Friday, 20 June 2014

Journal of Missional Practice (Spring/Summer 2014)

The Spring/Summer 2014 edition – devoted to ‘Context and Community’ – has just been posted, containing the following keynotes and articles:

This chapter, the first in the book The New Parish, explains how we lost our capacity to be the ‘local church’ – a body of Christians learning to share life faithfully together in, with and for a particular place. The second, living above place, develops from the habits and structures which conceal how our actions impact each other. Proximity in the new parish however reconnects us within our shared contexts, people and land, in all our diversity. Unlike the old idea of parish, this connection welcomes partnerships and collaboration. For any church this on-the-ground reality is a dare to faith and an invitation to participate with the Triune God in community transformation.

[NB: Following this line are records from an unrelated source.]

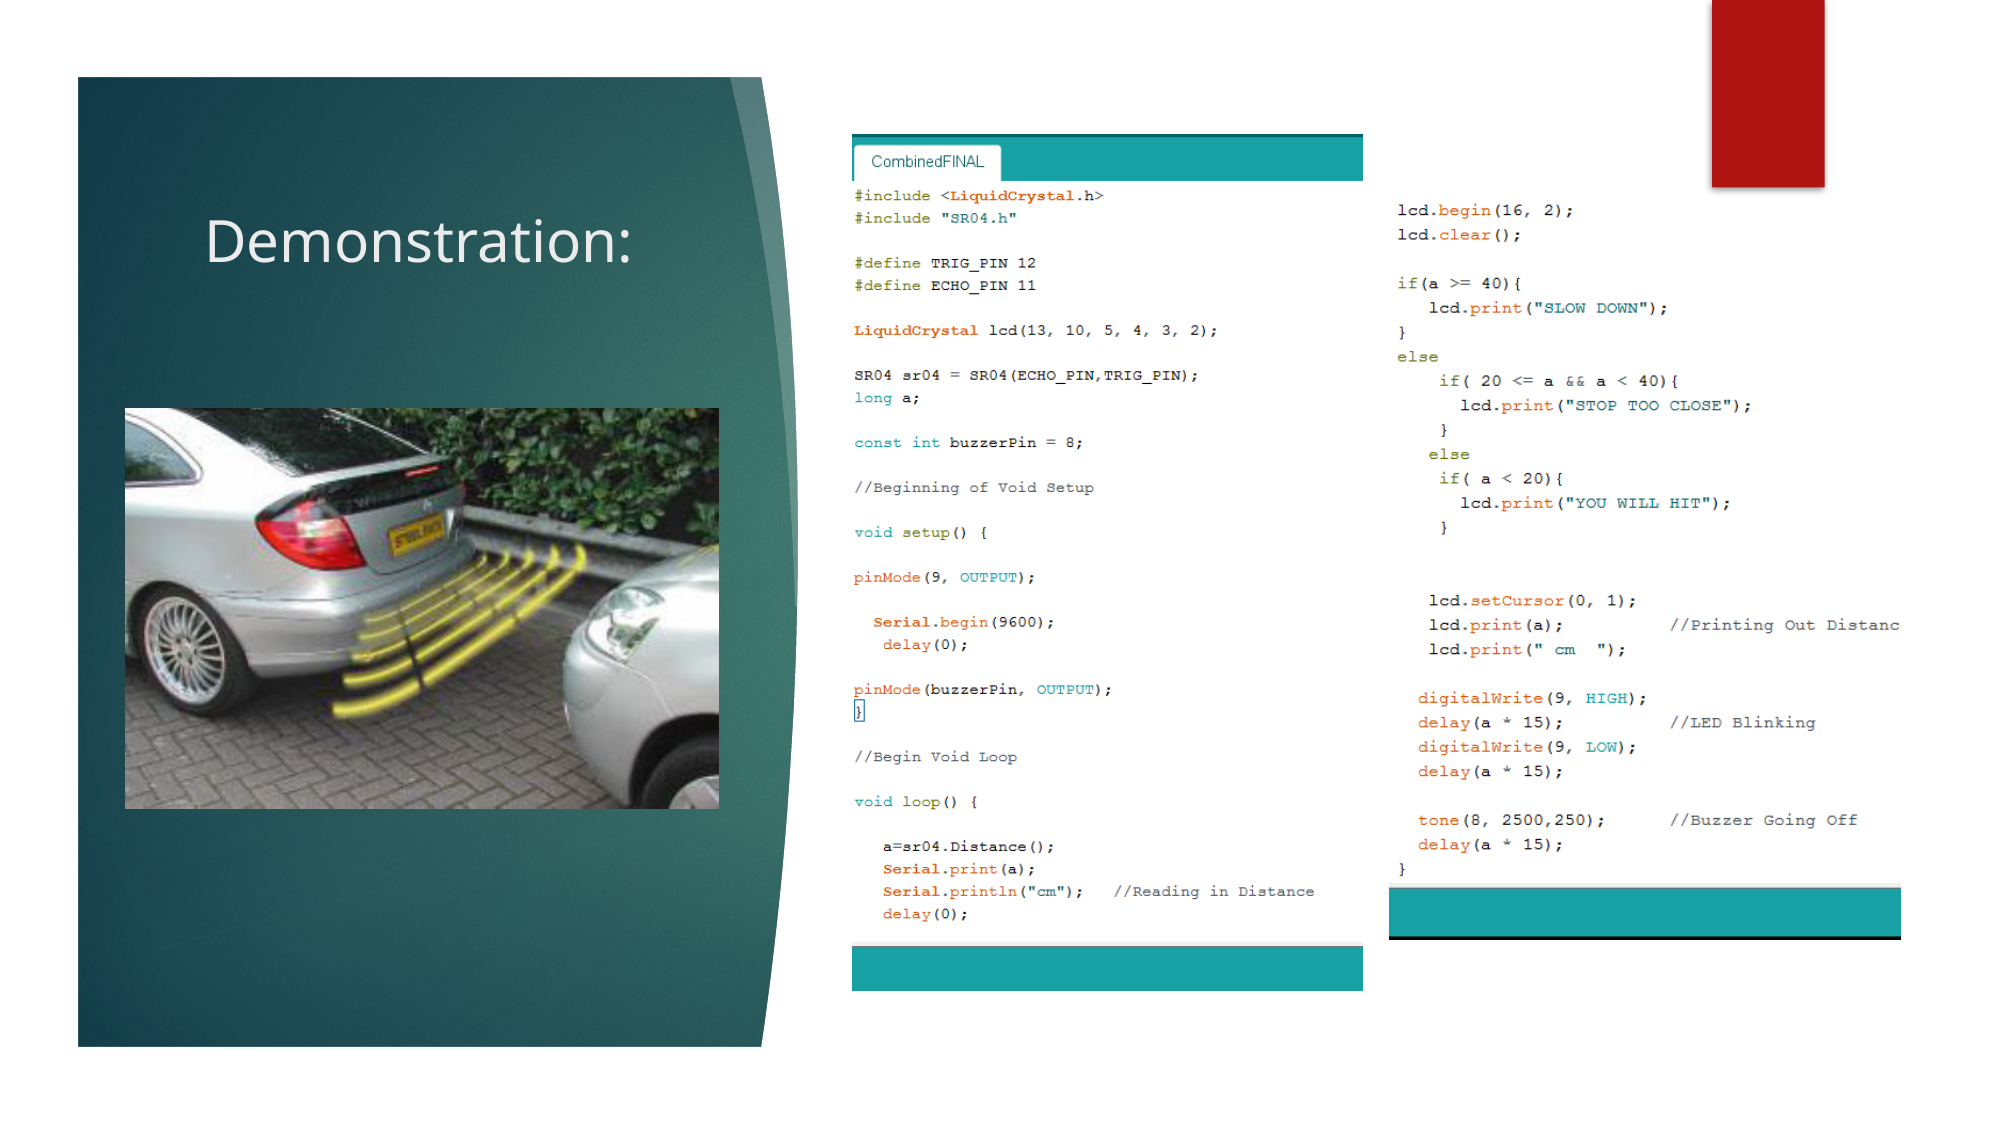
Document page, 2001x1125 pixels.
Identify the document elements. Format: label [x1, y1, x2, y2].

picture [851, 134, 1364, 991]
text_box [0, 0, 2000, 1125]
picture [125, 408, 719, 809]
picture [1389, 184, 1901, 940]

Lord Glasman begins by organizing his thoughts around three key TMN concepts. Discerning our common good takes relationship and time. It has to be located in and with in our local communities. Forming happens inside a shared imaginative space that has been shaped by a tradition – in this case Christianity. A Christian imagination affords high value to reciprocity and responsibility, to vocation and worthwhile work done well. Working together towards the common good requires the risk of joining across all ideological divides because meeting the challenges of dispossession, wage disparity and usury will require many disparate groups participating together in the public square. The church has traditionally protected this space, a place for the politics of the common good, and a place where there is room for love in the mundane details of life. It is this re-inhabiting of the common space in the local, where the church needs to express its life and faith.

In the missional conversation, there has been a lot of talk about the need for a new imagination in the church but less attention to how imagination is actually formed and how we might get there.  This paper will examine the bodily formation of imagination and will suggest that Jesus was on to something vital when he sent his disciples two by two to be hosted by Samaritans. He was inviting them into the habits and routines of a stranger and stripping them of all cultural capital.  At a time when skepticism of the church is massive and well grounded, Luke 10 offers an urgently need needed doorway from anxiety to engagement. Re-visioning the agency of God and re-discovering an authentic encounter between the Gospel and our culture may require a radical dislocation from the comforts of home.